START Document passage

The new scheme - which was initiated more than three years ago - will see 150 staff located at a new four-storey office block on a five-hectare greenfield site opposite an IKEA outlet.
The land is owned by Dublin City Council, but it's within the administrative area of Fingal County Council. The development will incorporate a number of facilities, such as workshops and warehouses, as well as a recycling centre for public use. That centre will be run by a private operator.
The council has been planning to fund the project through the disposal of the sites it will no longer require.
Those sites include locations that Dublin City Council currently uses as bases for the provision of services in the north of the city, such as waste management, housing, road maintenance, traffic, drainage and public lighting.
They include facilities in a number of industrial estates and business parks, such as Ballymun Industrial Estate, the Newtown Industrial Estate in Coolock and the North Ring Business Park in Santry.
Other facilities are located on roads such as Collins Avenue, as well as in Ringsend.
The new North City Operations Depot that Dublin City Council hopes to build in Ballymun will include a near 5,000 sq m (54,000 sq ft), four-storey office building, a central stores warehouse extending over 1,712 sq m (18,427 sq ft), as well as a number of workshops including a 355 sq m welding facility, a 507 sq m vehicles workshop, and 314 sq m signage workshop.
The project also includes a four-storey multi-storey carpark with parking for 132 council vehicles and 200 staff cars.
Additionally, the depot will include a 457 sq m (4,919 sq ft) "salt barn", capable of storing 2,200 tonnes of road salt.
"The vision of this project is to create a high quality, more integrated operational environment for servicing the operational needs for Dublin city," engineers working on the project have told Fingal County Council.
"This will be achieved through economies of scale, by providing shared resources/space for the 19 depots to be consolidated in this new location."
While almost all the services that will transfer to the new depot are currently undertaken in the north of the city, the public lighting and traffic services that will be based there serve the entire Dublin City Council area.
At least some of the locations around the city that Dublin City Council intends to dispose of to fund the project are likely to be of interest to developers.
The large site off Collins Avenue, for example, is directly opposite Dublin City University and adjoins existing housing estates on two sides.
"It is anticipated that the funding [for the new depot] will largely come from the release of capital through disposal of sites," a Dublin City Council meeting was told last year.
"However, the funding model will need to be reviewed with the Council in the context of all depots, and not just those relocating to Ballymun."
Dublin City Council has been working on the plan for the new depot since 2014.
That year, it held a workshop to explain to staff what the consolidated operation would look like, and to explore how the model could work most effectively.
Dublin City Council has a budget of €917m for 2018.

END Document passage

Exercise goal:
From the article on the Ballymun depot, copy out the part that opens with the words containing "They include facilities" and closes with "of road salt.", renaming "carpark" to "car park".

START Provided information

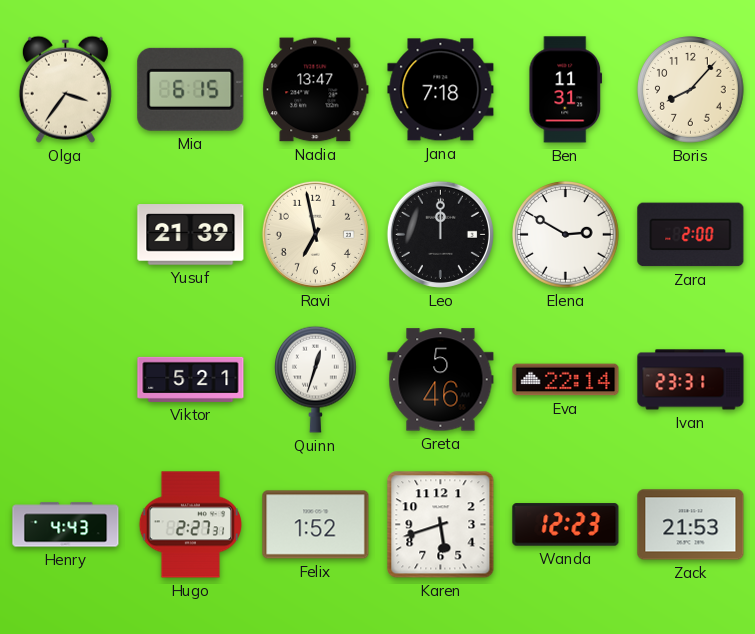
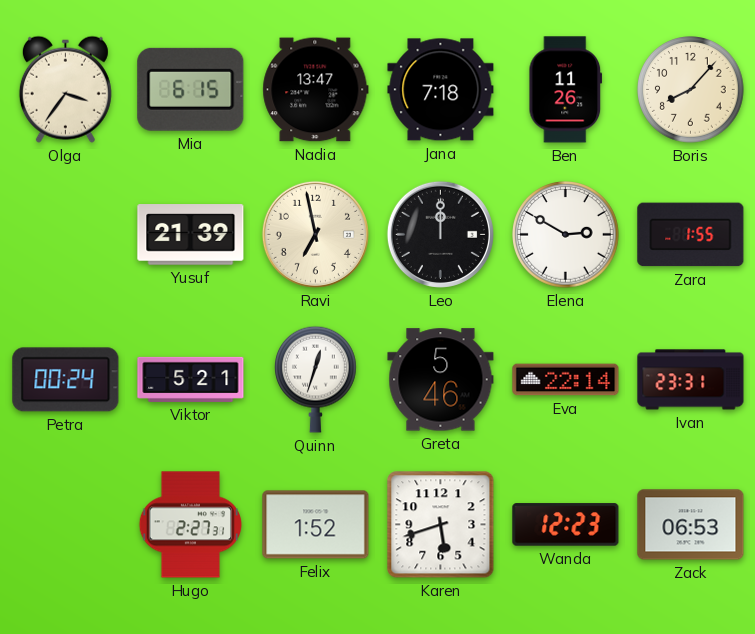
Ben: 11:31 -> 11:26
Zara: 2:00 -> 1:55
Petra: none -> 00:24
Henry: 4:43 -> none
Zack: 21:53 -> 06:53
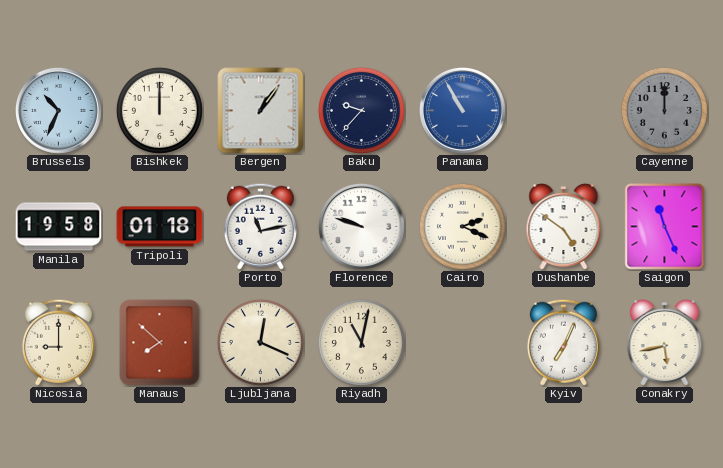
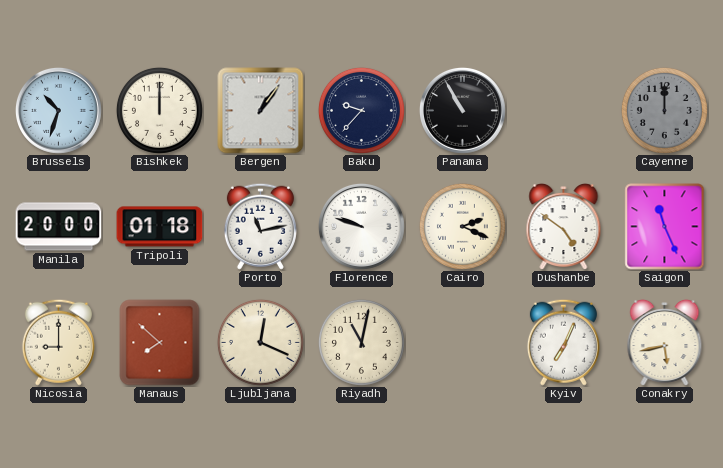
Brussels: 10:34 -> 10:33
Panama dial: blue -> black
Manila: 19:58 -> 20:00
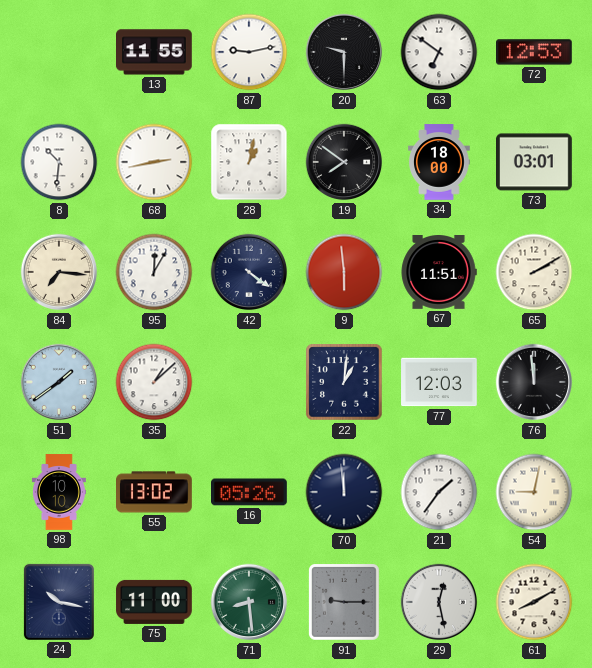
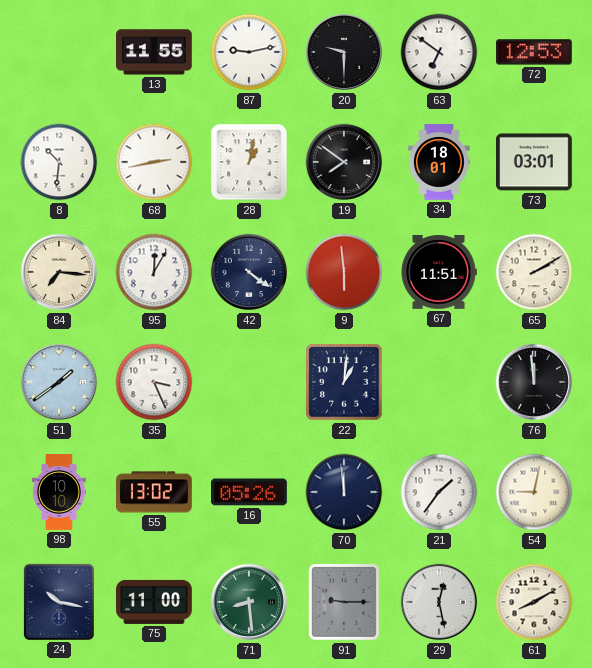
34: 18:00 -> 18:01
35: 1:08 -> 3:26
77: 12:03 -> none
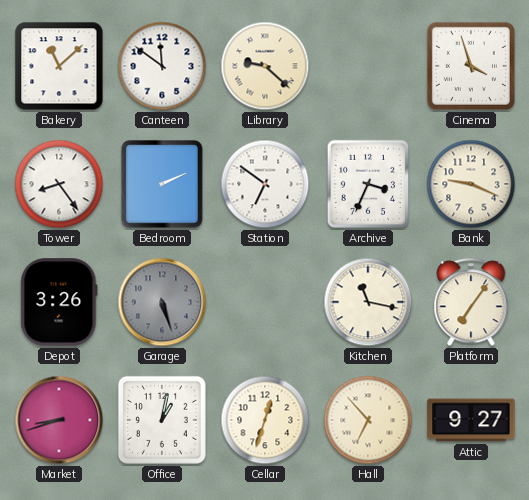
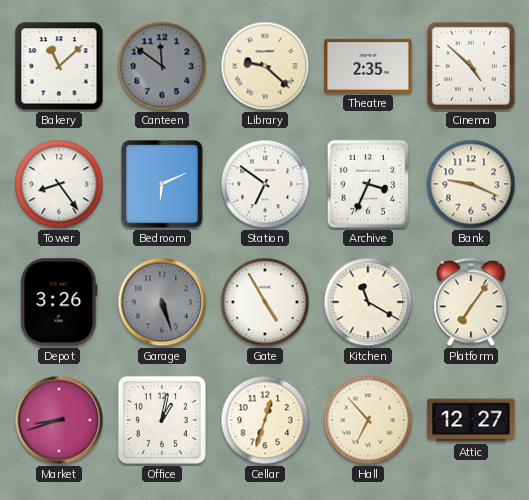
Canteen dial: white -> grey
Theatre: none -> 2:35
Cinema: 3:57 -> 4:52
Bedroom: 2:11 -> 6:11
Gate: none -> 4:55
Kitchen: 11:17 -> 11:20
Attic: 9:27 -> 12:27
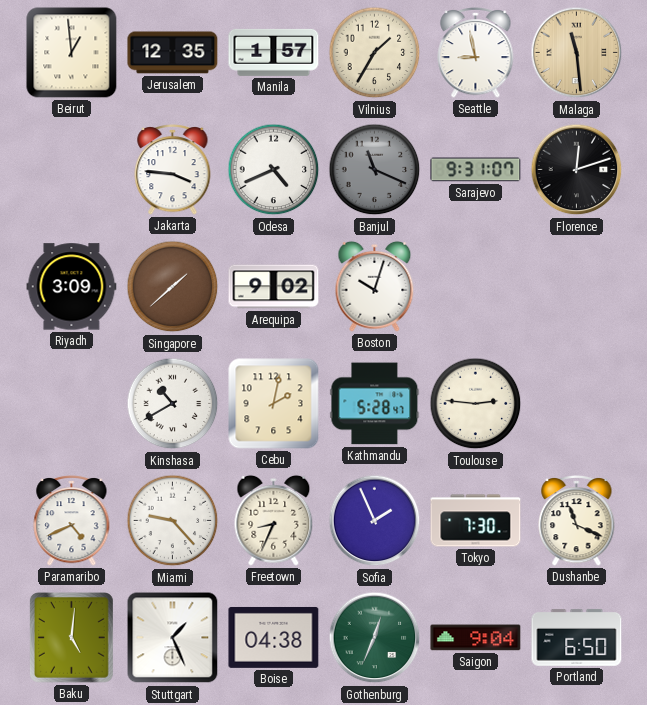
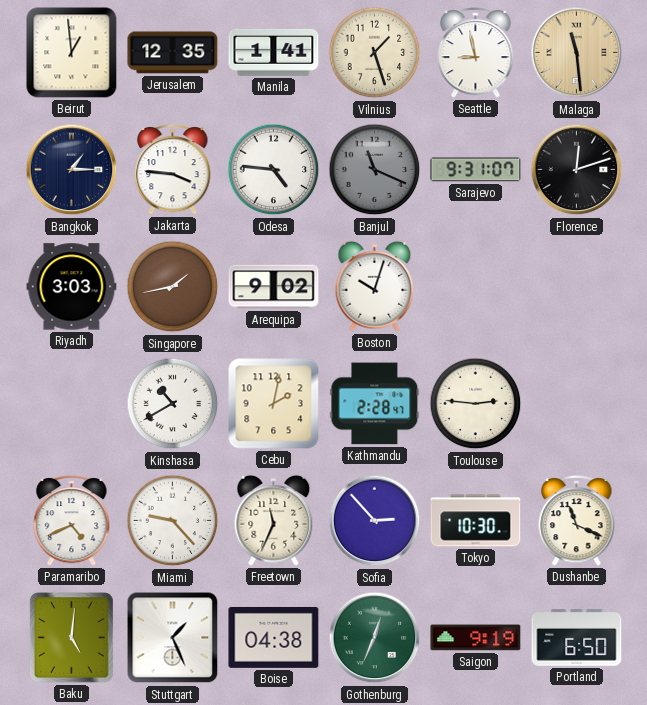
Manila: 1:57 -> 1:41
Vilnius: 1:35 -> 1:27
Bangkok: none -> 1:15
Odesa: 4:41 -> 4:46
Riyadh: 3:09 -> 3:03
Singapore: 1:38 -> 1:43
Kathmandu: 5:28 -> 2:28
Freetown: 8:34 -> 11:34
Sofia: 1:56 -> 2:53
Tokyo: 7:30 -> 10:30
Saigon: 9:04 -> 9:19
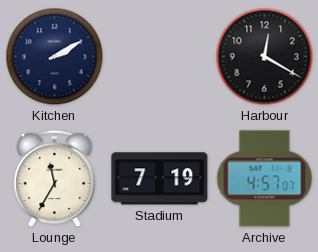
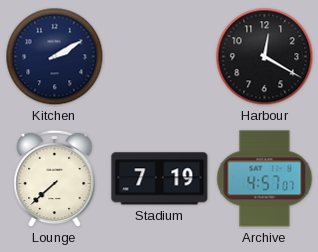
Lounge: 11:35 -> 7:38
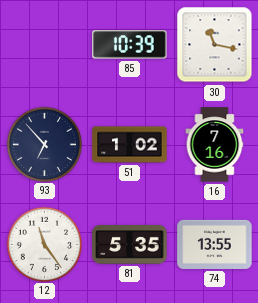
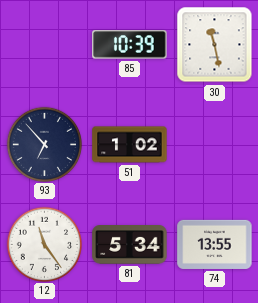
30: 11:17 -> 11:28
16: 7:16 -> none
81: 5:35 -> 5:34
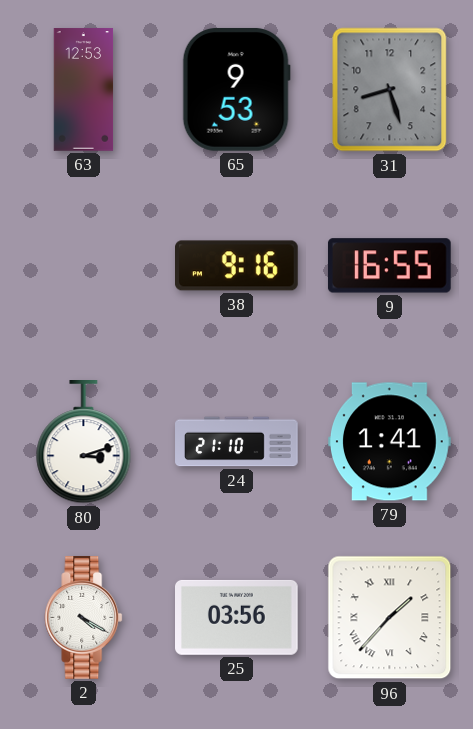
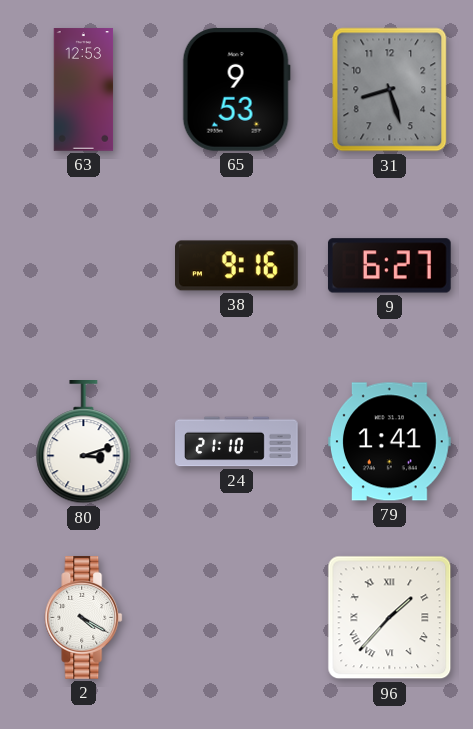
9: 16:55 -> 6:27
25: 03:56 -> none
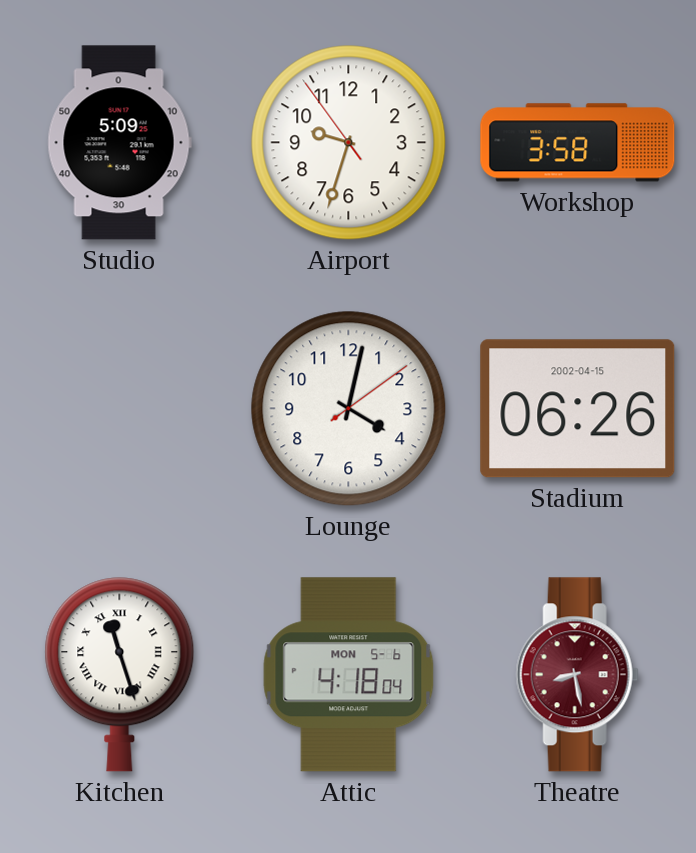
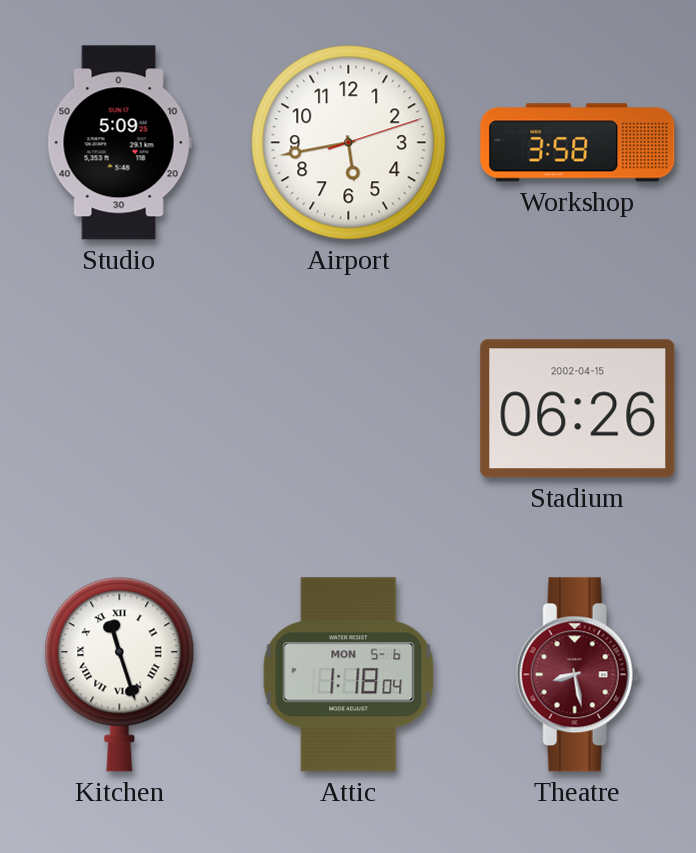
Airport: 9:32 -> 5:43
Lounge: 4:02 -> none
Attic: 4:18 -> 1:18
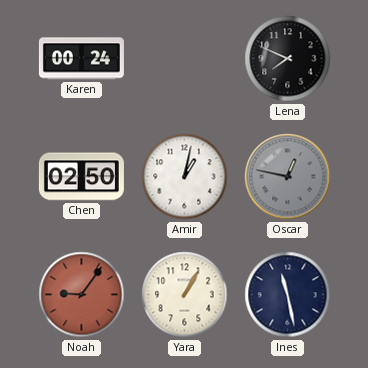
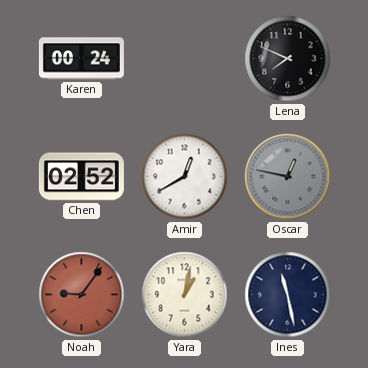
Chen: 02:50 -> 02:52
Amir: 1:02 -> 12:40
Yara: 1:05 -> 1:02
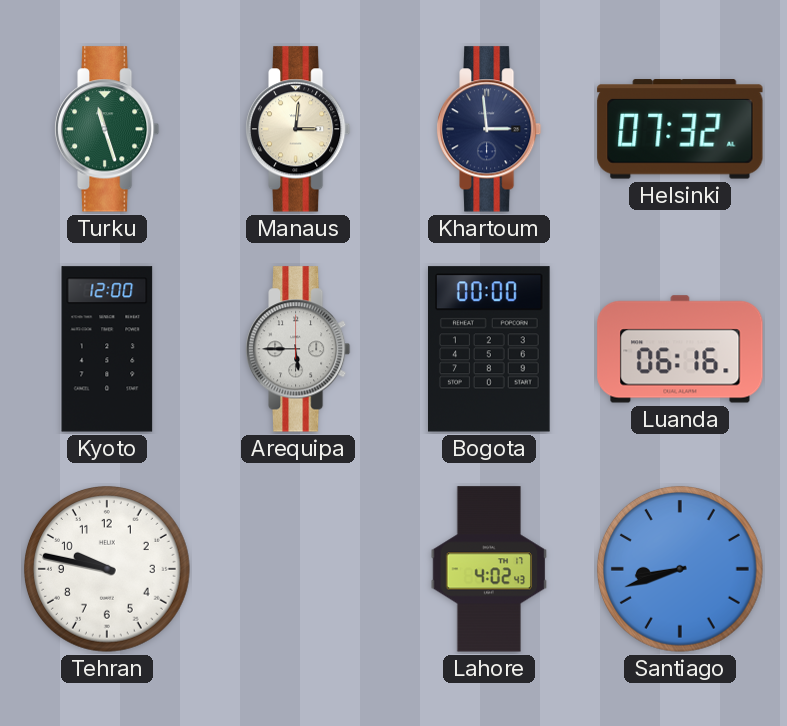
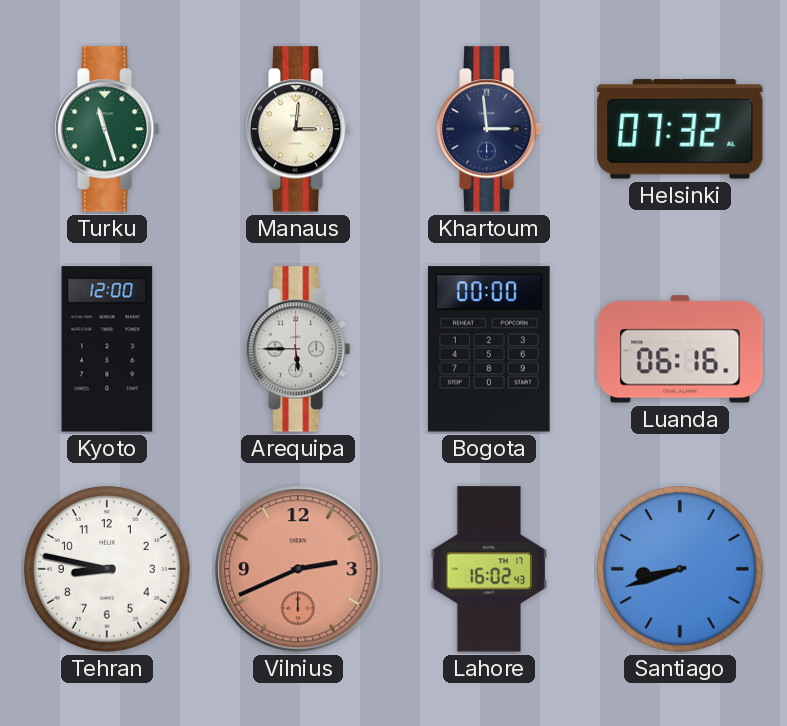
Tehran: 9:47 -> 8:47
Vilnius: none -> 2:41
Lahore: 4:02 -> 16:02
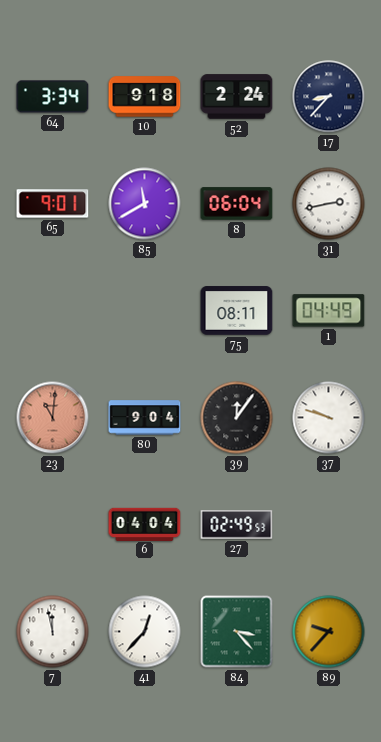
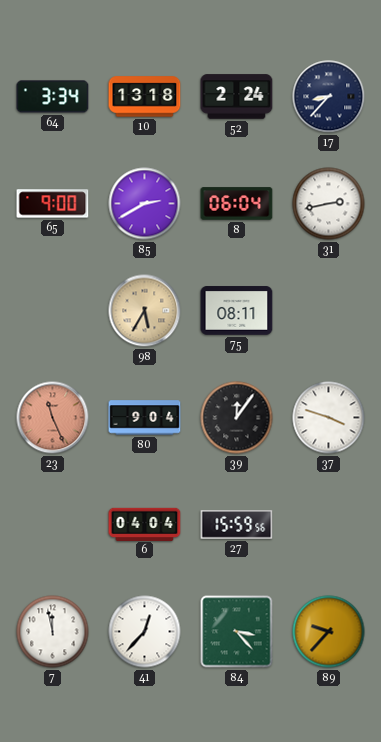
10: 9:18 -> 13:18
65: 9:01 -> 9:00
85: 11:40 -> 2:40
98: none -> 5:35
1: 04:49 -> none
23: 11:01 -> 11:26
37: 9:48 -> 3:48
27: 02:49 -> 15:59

END Provided information

Exercise answer:
They include facilities in a number of industrial estates and business parks, such as Ballymun Industrial Estate, the Newtown Industrial Estate in Coolock and the North Ring Business Park in Santry.
Other facilities are located on roads such as Collins Avenue, as well as in Ringsend.
The new North City Operations Depot that Dublin City Council hopes to build in Ballymun will include a near 5,000 sq m (54,000 sq ft), four-storey office building, a central stores warehouse extending over 1,712 sq m (18,427 sq ft), as well as a number of workshops including a 355 sq m welding facility, a 507 sq m vehicles workshop, and 314 sq m signage workshop.
The project also includes a four-storey multi-storey car park with parking for 132 council vehicles and 200 staff cars.
Additionally, the depot will include a 457 sq m (4,919 sq ft) "salt barn", capable of storing 2,200 tonnes of road salt.